Install the extension:
cd /app/src/ckanext-harvest-tools
python setup.py develop
Enable the extension by adding harvest_tools
to ckan.plugins
in your CKAN .ini
file:
ckan.plugins = ... harvest_tools ... harvest
Note: this extension needs to appear before the ckanext-harvest
extensions as this extension extends some default harvest templates.
Set the email recipient of the alert email notifications (if not set, email_to
is used):
ckanext.harvest_tools.email_to = you@email.com
Set the database connections details as required (defaults shown below if not set):
ckanext.harvest_tools.db_host = postgres
ckanext.harvest_tools.db_port = 5432
ckanext.harvest_tools.db_name = ckan
ckanext.harvest_tools.db_user = ckan
ckanext.harvest_tools.db_pass = ckan
Visit https://yourdomain/harvest/table_report
URL to view details about the harvest related database tables.
Adds an Abort job
button to any long running harvest job detail page.
NOTE: the following API endpoints are all restricted to sysadmin
users.
https://yourdomain/api/action/harvest_object_report
Returns details of the harvest_object
database table for analysis.
https://yourdomain/api/action/long_running_harvest_jobs
Returns details of long running harvest jobs (those running longer than 2 hours).
Cleans the harvest_object
by deleting any rows that are not "current".

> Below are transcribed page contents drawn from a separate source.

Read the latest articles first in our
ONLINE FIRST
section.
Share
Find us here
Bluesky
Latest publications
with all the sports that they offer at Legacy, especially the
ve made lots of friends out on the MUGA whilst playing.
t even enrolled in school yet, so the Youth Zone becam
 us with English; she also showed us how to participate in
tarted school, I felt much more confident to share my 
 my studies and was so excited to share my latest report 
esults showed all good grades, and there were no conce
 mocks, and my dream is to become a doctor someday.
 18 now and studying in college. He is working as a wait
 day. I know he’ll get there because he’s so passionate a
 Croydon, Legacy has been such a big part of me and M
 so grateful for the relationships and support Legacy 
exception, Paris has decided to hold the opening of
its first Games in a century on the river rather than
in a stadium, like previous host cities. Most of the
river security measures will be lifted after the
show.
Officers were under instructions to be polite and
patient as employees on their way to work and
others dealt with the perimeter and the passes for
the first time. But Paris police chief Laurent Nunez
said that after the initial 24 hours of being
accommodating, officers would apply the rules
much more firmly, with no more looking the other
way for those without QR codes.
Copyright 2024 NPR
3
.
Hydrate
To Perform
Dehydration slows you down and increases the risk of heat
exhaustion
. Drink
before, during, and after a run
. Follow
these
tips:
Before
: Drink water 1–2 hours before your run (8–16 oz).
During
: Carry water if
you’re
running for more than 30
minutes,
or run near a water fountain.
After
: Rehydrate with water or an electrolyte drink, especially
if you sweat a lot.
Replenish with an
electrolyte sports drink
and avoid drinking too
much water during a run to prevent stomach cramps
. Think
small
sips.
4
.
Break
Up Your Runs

https://yourdomain/api/action/clean_harvest_object_table
WARNING: only call this if you are absolutely sure you want to take this action!
Performs the following:
DELETE FROM harvest_object_error WHERE harvest_object_id IN (SELECT id FROM harvest_object WHERE current != 't');
DELETE FROM harvest_object WHERE current != 't';
VACUUM(FULL, ANALYZE) harvest_object;
REINDEX TABLE harvest_object;
This extension introduces the following paster
commands:
ckan harvest-tools check-harvest-object -c /app/ckan/default/ckan.ini
Queries the CKAN database for information about the harvest_object
table and assesses if it is getting too big.
If the harvest_object
table size is over a certain threshold (defined in the harvest_object_report
action) an email alert will be sent.
ckan harvest-tools clean-harvest-objects -c /app/ckan/default/ckan.ini
Paster command to run the clean_harvest_object_table
action above.
ckan harvest-tools long-running -c /app/ckan/default/ckan.ini
Attempts to detect any long running harvest jobs and send an email alert.